• [EXERCISE DIRECTIONS] Go line by line through the entries below and copy those containing the string "Design".

[Saved data entries]
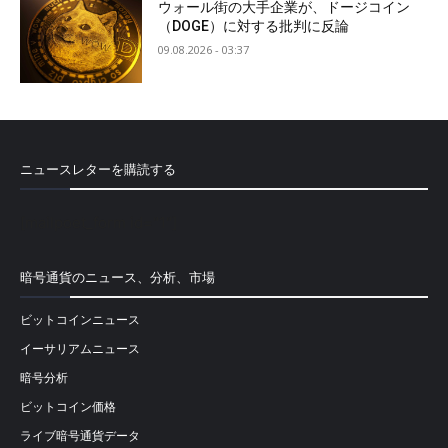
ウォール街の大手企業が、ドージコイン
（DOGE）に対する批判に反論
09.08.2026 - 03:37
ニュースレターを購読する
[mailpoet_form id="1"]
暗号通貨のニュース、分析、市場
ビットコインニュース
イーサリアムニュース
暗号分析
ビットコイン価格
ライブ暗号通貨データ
...
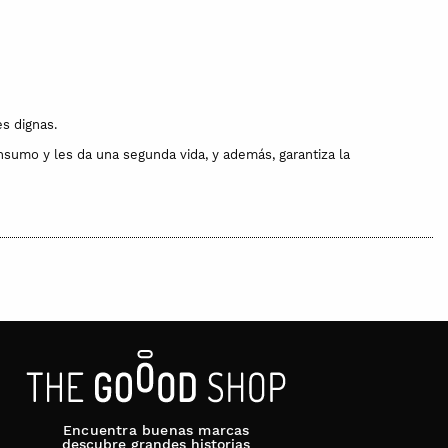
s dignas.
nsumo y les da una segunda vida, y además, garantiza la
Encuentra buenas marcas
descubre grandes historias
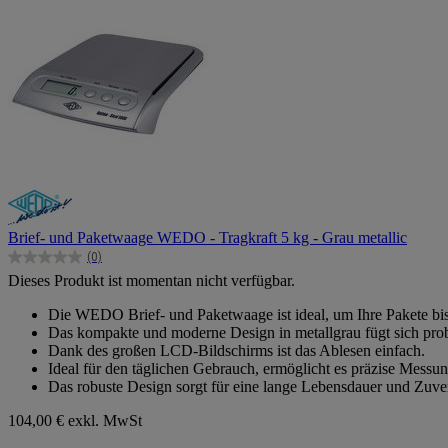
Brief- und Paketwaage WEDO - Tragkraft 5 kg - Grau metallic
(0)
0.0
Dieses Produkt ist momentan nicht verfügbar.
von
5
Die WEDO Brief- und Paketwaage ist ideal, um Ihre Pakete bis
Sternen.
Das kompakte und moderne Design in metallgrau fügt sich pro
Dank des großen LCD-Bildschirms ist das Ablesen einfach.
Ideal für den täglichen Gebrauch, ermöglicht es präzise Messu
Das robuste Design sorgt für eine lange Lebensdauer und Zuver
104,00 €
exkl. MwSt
==
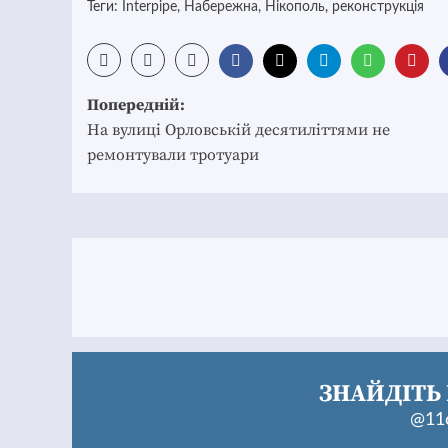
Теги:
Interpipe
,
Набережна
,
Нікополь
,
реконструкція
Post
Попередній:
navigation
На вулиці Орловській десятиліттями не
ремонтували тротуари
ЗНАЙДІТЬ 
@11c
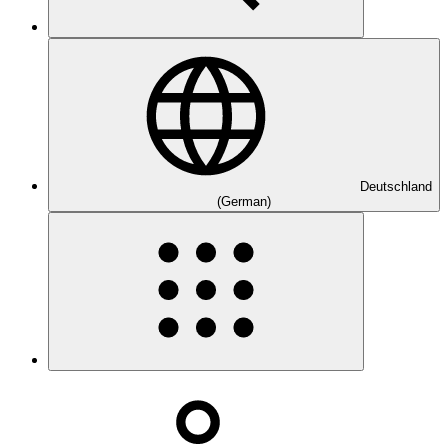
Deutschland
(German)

• [SOLVED PROBLEM]
Das kompakte und moderne Design in metallgrau fügt sich pro
Das robuste Design sorgt für eine lange Lebensdauer und Zuver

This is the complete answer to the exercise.